YOUR GOAL: Transcribe the data in full and exactly, omitting any pictures.

Segment Open

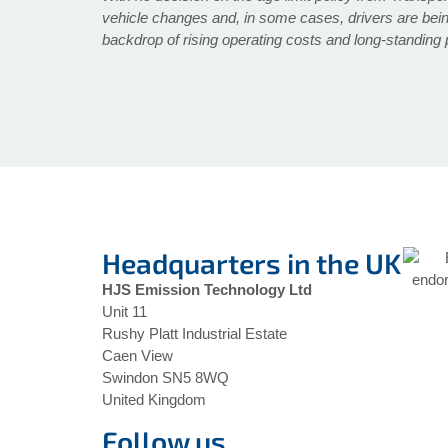
vehicle changes and, in some cases, drivers are bein
backdrop of rising operating costs and long-standing 
Headquarters in the UK
HJS Emission Technology Ltd
Unit 11
Rushy Platt Industrial Estate
Caen View
Swindon SN5 8WQ
United Kingdom
Follow us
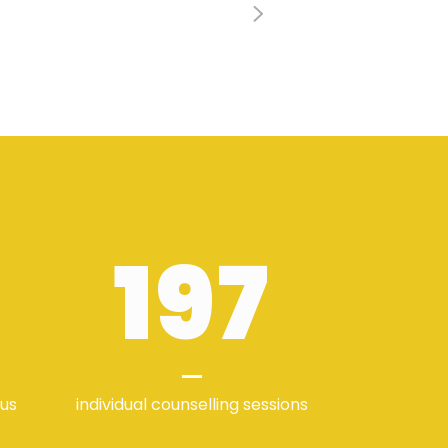
197
 us
individual counselling sessions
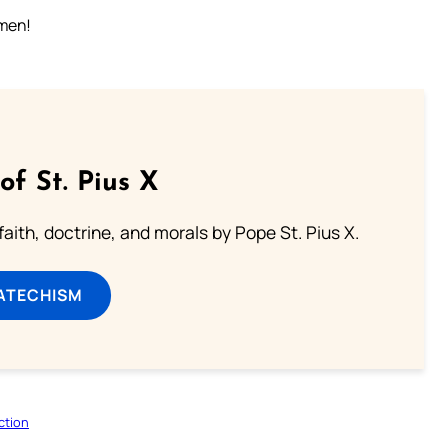
Amen!
of St. Pius X
aith, doctrine, and morals by Pope St. Pius X.
ATECHISM
ction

Segment Closed

TASK RESPONSE:
vehicle changes and, in some cases, drivers are bein
backdrop of rising operating costs and long-standing 
Headquarters in the UK
HJS Emission Technology Ltd
Unit 11
Rushy Platt Industrial Estate
Caen View
Swindon SN5 8WQ
United Kingdom
Follow us
197
 us
individual counselling sessions
Amen!
of St. Pius X
aith, doctrine, and morals by Pope St. Pius X.
ATECHISM
ction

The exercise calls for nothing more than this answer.